PAGE EXTRACT START
" /> Bill's Corner: September 2011 Archives

« August 2011 | Main | October 2011 »

September 29, 2011

1968 462 Engine Rebuild Question

Hello Bill -

I'm having trouble with the #5 main cap to the crank shaft. I can't remove it. Is there a way to remove it that I don't damage the cap or the crank shaft.





Because of the design of the sealing surfaces on this rear main cap removing in can be very difficult in many cases. I consulted with Erik Dalemans here at Lincoln Land and he advises as follows. The cap has two threaded holes that serve as an attachment for the oil pan. He sometimes needs to thread in two longer bolts into these holes so that the bolts can be used as leverage to gently rock and pull the cap free. Tools such as vise grips etc. can be used on the bolts to carefully rock or pry the cap free and guide it down and out. Advising you with the situation that you are in is difficult at best without actually being there on scene. With a little patience and care you should be successful. I do hope that the above helps you. If you have any further questions please contact us.



September 28, 2011

1969 Mark III Flashing Headlights


On my 1969 Mark III the headlights will flash wildly and there is a weird buzz that occurs when the headlight dimmer trys to change either high to low or low to high. The headlights come on fine when first turned on but drive 3-4 minutes and the flashing begins. I no longer drive it after sundown.



Hi Patrick,

I assume that you have the Automatic Headlamp Dimmer option. If so it sounds like the Photo Amplifier unit is faulty. It is located outside on the cowl near the windshield. I would try unplugging this unit and then operate the headlamps to see if they then operate normally. If so you may need another unit as these are non serviceable. There is also a Power Relay unit in the circuit but your description sounds like a Photo Amplifier issue as discussed above. Have you tried operating the headlamps with the beams locked on low position. This as you may know is operated by the foot dimmer switch that is located at the left floor area near the left air vent outlet and is visible in the carpet. Pressing this switch with your foot will switch the beams from Hi to Low and you should hear no buzzing or experience any automatic Hi /Lo beam switching when in the Lo beam position. The Autodim feature only operates in the Hi beam position. You also don't say if there is a reaction when you adjust the sensor dial behind the headlamp knob as adjusting this this may help or change the situation. At Lincoln Land we would however try another relay and if that fails to correct the erratic operation we would then try the Photo Amplifier. If you have more information after trying the adjustment or would need any parts or further advice please contact us at any time. The procedure for troubleshooting the Automatic Headlamp dimming is provided in the Shop Manual. This manual would be a benefit to you.
PAGE EXTRACT END
MATERIAL SUPPLIED START
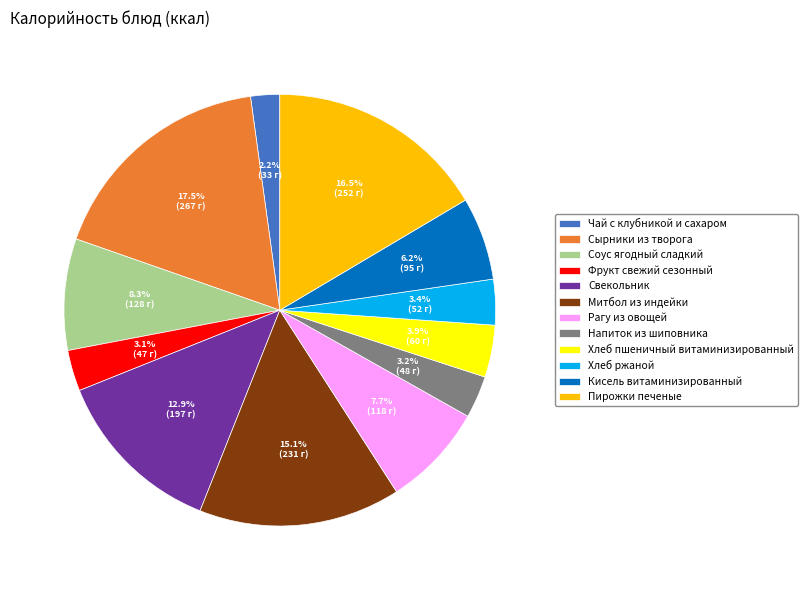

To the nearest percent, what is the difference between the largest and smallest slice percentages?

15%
MATERIAL SUPPLIED END
MATERIAL SUPPLIED START
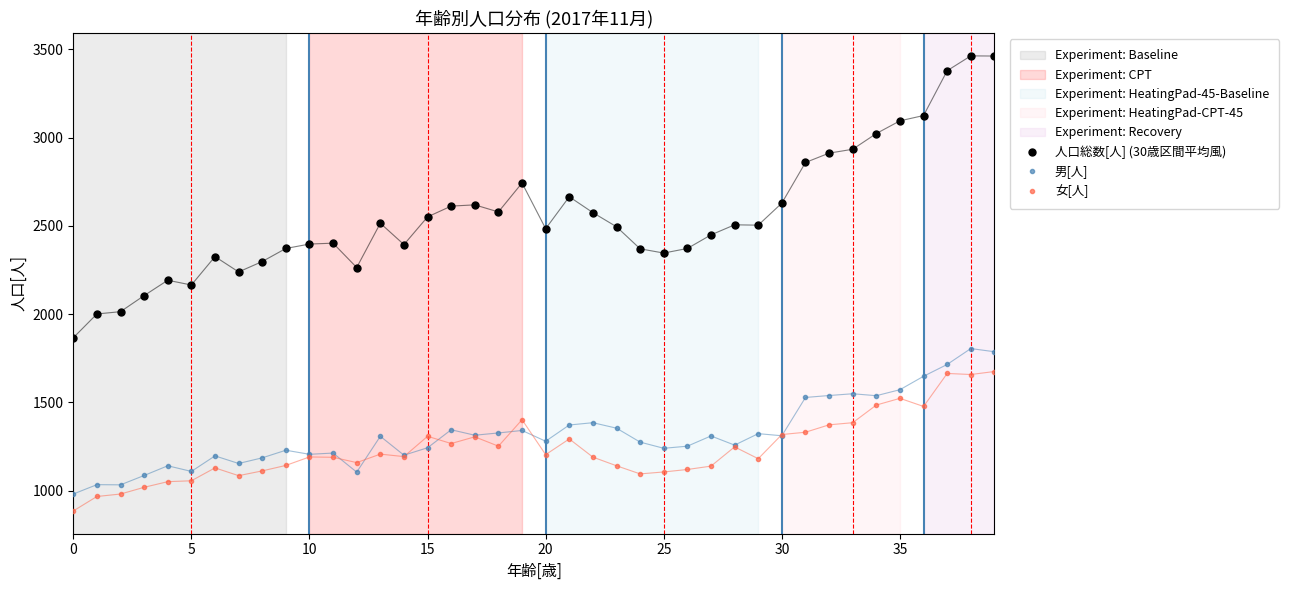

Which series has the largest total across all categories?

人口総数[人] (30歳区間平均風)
MATERIAL SUPPLIED END
■ **WHAT TO PRODUCE**
Copy the car-repair column's passage starting at "1969 Mark III Flashing" and ending at "it after sundown.", substituting "dark" for "sundown". The material above comes from a different source than the car-repair column.

■ **YOUR SOLUTION**
1969 Mark III Flashing Headlights


On my 1969 Mark III the headlights will flash wildly and there is a weird buzz that occurs when the headlight dimmer trys to change either high to low or low to high. The headlights come on fine when first turned on but drive 3-4 minutes and the flashing begins. I no longer drive it after dark.